Beside their potential to differentiate into osteoblasts in the process of osteogenesis, there have been several other regenerative roles attributed to MSC. These cells can serve as pericytes wrapping around blood vessels to support their structure and stability. MSC have also shown the potential to integrate into the outer wall of the microvessels and arteries in many organs, such as spleen, liver, kidney, lung, pancreas, and brain. This led to the speculation that both bone marrow- and vascular wall-derived MSC as well as white adipose tissue-, umbilical cord blood-, and amniotic membrane-derived MSC could act as a cell source for regenerative therapy to treat various disorders such as osteoporosis, arthritis, and vessel regeneration after injury.
MSC may also be induced to differentiate into functional neurons, corneal epithelial cells, and cardiomyocytes under specific pretreatments ex vivo and in vivo that broaden the capacity of these cells in regenerative therapeutic interventions. In a previous study, umbilical cord matrix stem cells derived from human umbilical cord Wharton’s Jelly were aimed to treat neurodegenerative disorders such as Parkinson’s disease by transplantation into the brain of a rat model. The transplantation resulted in a significant reduction of symptoms for Parkinson’s disease, thus suggesting an additional therapeutic role for umbilical cord matrix stem cells (MSC) in treating central nervous disorders. Further, MSCs exibit potent immunomodulatory and anti-inflammatory properties through cellular crosstalk and production of bioactive molecules.
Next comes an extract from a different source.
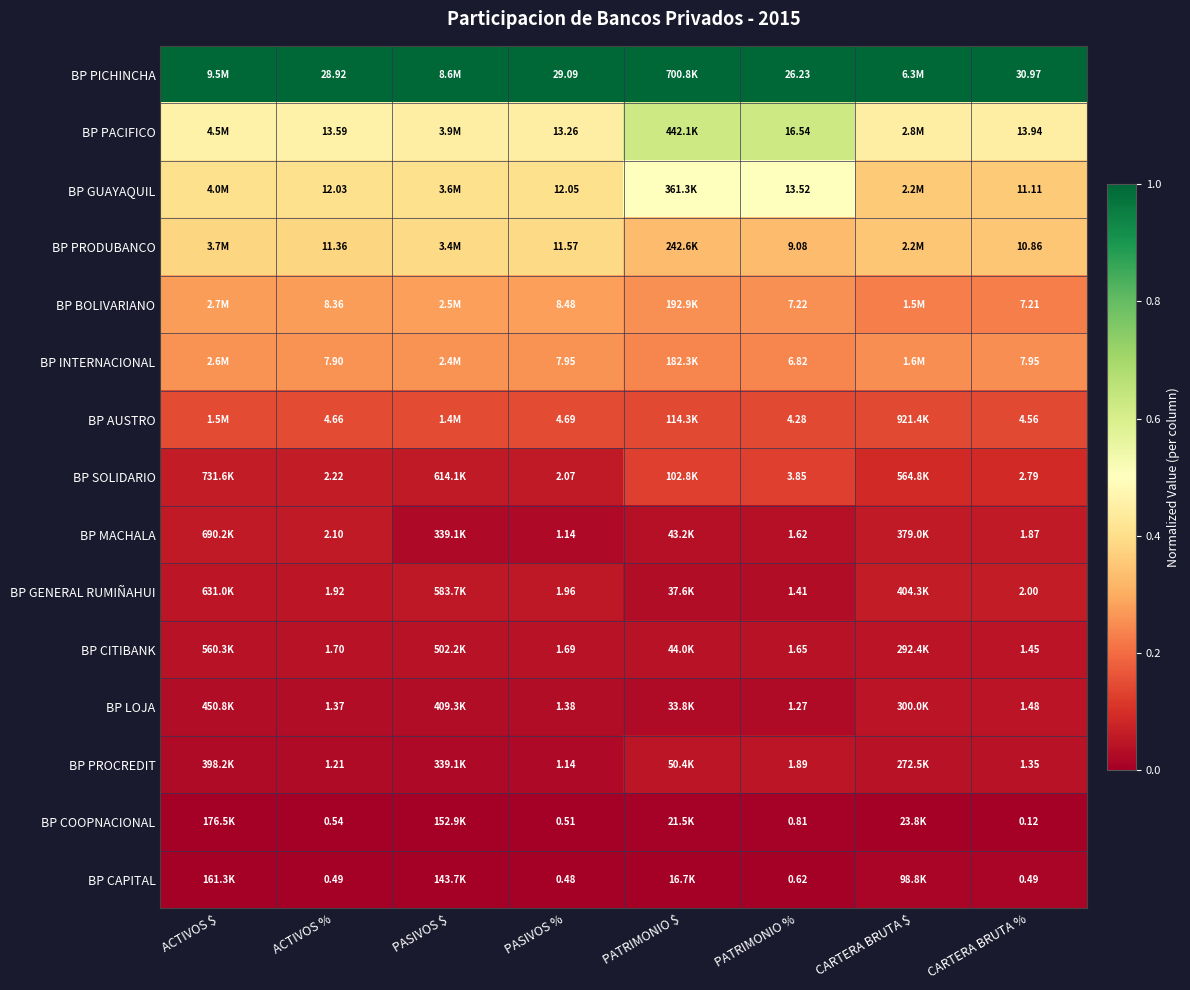

Rank the series at CARTERA BRUTA % from lowest to highest value.

BP COOPNACIONAL, BP CAPITAL, BP PROCREDIT, BP CITIBANK, BP LOJA, BP MACHALA, BP GENERAL RUMIÑAHUI, BP SOLIDARIO, BP AUSTRO, BP BOLIVARIANO, BP INTERNACIONAL, BP PRODUBANCO, BP GUAYAQUIL, BP PACIFICO, BP PICHINCHA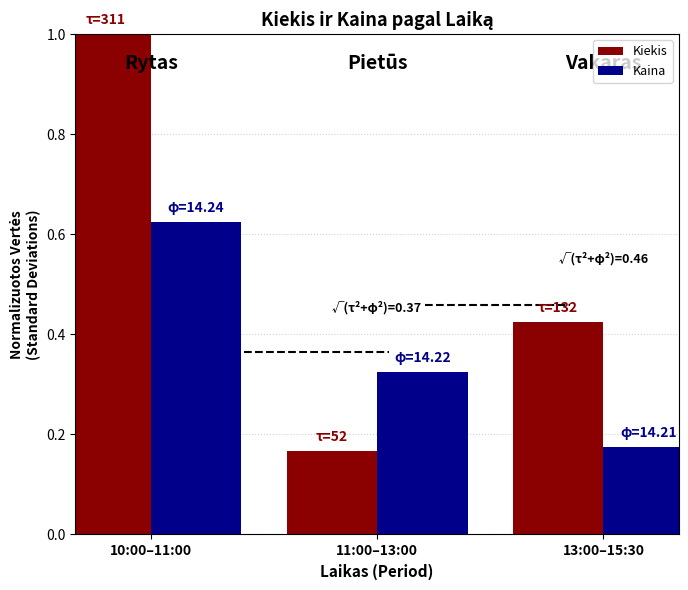

What is the average value of the Kiekis series?

0.5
These findings were enough evidence for scientists to speculate a promising role for MSC in regenerative therapy. In the past years, MSC have been used in clinical trials aiming for regeneration of tissues such as bone and cartilage as well as treatment of disorders such as spinal cord injury, multiple sclerosis (MS), Crohn’s disease, and graft-versus-host disease (GvHD) due to their broad differentiation capacity and potential of hematopoietic cell recruitment. Several clinical trials are running to identify different aspects of MSC application in terms of safety and efficacy, and at the time of writing, a total number of 657 past clinical studies were found that involve mesenchymal stem cells for different clinical phases.